Israel's conflict with the Palestinians may affect Dalit's life sometimes - when there is a suicide bombing in her city, for example - but it certainly does not define her existence.
In the last elections, she decided to vote for the Green Party, "because there was no one else to vote for". This time, she will vote for Kadima.
"Until the disengagement from Gaza," she said, "I could not forgive Ariel Sharon for his past mistakes - for Sabra and Chatila, for his refusal to negotiate with the Palestinians, for his belief in a Greater Israel. But he showed that he was strong enough to change his mind. He recognised that he was wrong and did something to correct his mistakes. He earned my respect."
Dalit has concluded that Kadima is the only party with the credibility to end Israel's occupation of the West Bank. "We don't belong there," she said, "and we should get out."
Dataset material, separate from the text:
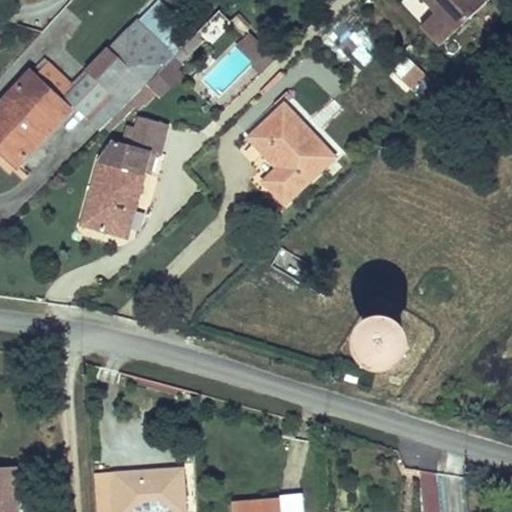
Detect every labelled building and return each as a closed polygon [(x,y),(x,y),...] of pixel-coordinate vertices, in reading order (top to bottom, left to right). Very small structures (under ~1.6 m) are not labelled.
[(425,0),(437,13),(429,21),(448,41),(491,0),(425,0)] [(157,24),(194,61),(213,42),(176,5),(157,24)] [(157,24),(104,76),(126,99),(101,123),(121,143),(150,114),(145,109),(189,66),(194,61),(157,24)] [(432,82),(408,59),(397,69),(422,93),(432,82)] [(199,76),(189,66),(145,109),(150,114),(166,98),(171,103),(199,76)] [(67,142),(62,137),(76,121),(48,96),(34,111),(26,104),(0,132),(0,198),(8,206),(67,142)] [(299,205),(349,159),(296,107),(263,139),(291,168),(276,184),(299,205)] [(149,135),(143,152),(132,148),(116,165),(102,231),(123,239),(128,226),(137,230),(158,174),(166,154),(176,158),(188,130),(161,120),(155,137),(149,135)] [(158,174),(168,178),(176,158),(166,154),(158,174)] [(422,316),(442,298),(431,288),(411,305),(422,316)] [(412,362),(415,352),(414,342),(409,333),(400,327),(390,325),(380,327),(371,333),(366,342),(365,353),(369,362),(376,370),(385,374),(396,374),(405,370),(412,362)] [(18,511),(17,468),(0,469),(0,511),(18,511)] [(107,511),(199,511),(196,474),(125,480),(106,481),(107,511)]
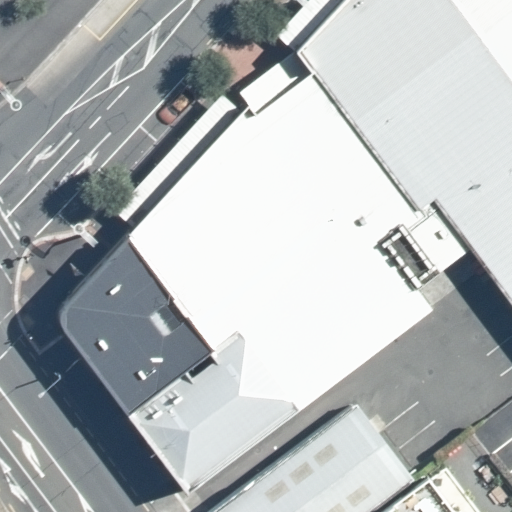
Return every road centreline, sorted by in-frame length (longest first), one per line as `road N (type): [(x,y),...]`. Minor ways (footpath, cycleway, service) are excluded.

She goes on to say that, while she agrees fully with the liberal social programme of Meretz, the leftist Zionist party, she doesn't think that Israelis have the luxury of voting for a party based on social issues as long as the conflict continues.
Like the vast majority of Israelis, Dalit is tired of the unending, pointless conflict; she compares Israelis and Palestinians to a divorcing couple: "We just have to decide how to split up the property."
Most Europeans and Americans, even those who watch the television news and read the foreign pages of their newspaper diligently, know little about Israelis like Dalit. "I think that most people around the world simply do not know anything about us. When friends I met abroad come to visit me, they are shocked to discover what Israel is really like - the hi-tech culture, the sophisticated lifestyle, the open, warm people and the beautiful vistas."
There's a reason for that. Foreign correspondents based in Israel rarely write about people like Dalit. The journalists are almost always based in Jerusalem, and only come to Tel Aviv to cover news events. They do travel, but it is usually to cover violent confrontations in the West Bank, or to interview extremists there who will provide them with the provocative and sexy quotes - the kind that sell newspapers, and feed into common misperceptions and biases.
As a result, they really don't have the time - or perhaps the inclination - to get a real sense of Israeli society. Their readers may know Israeli politicians, Israeli terror victims, and Israeli soldiers, but they don't really know ordinary Israelis.
Kadima will be elected because it represents mainstream Israelis: People who would rather focus on their personal lives than on the conflict with the Palestinians; people who really do not have an axe to grind with their neighbours, whatever they may think. People like Dalit.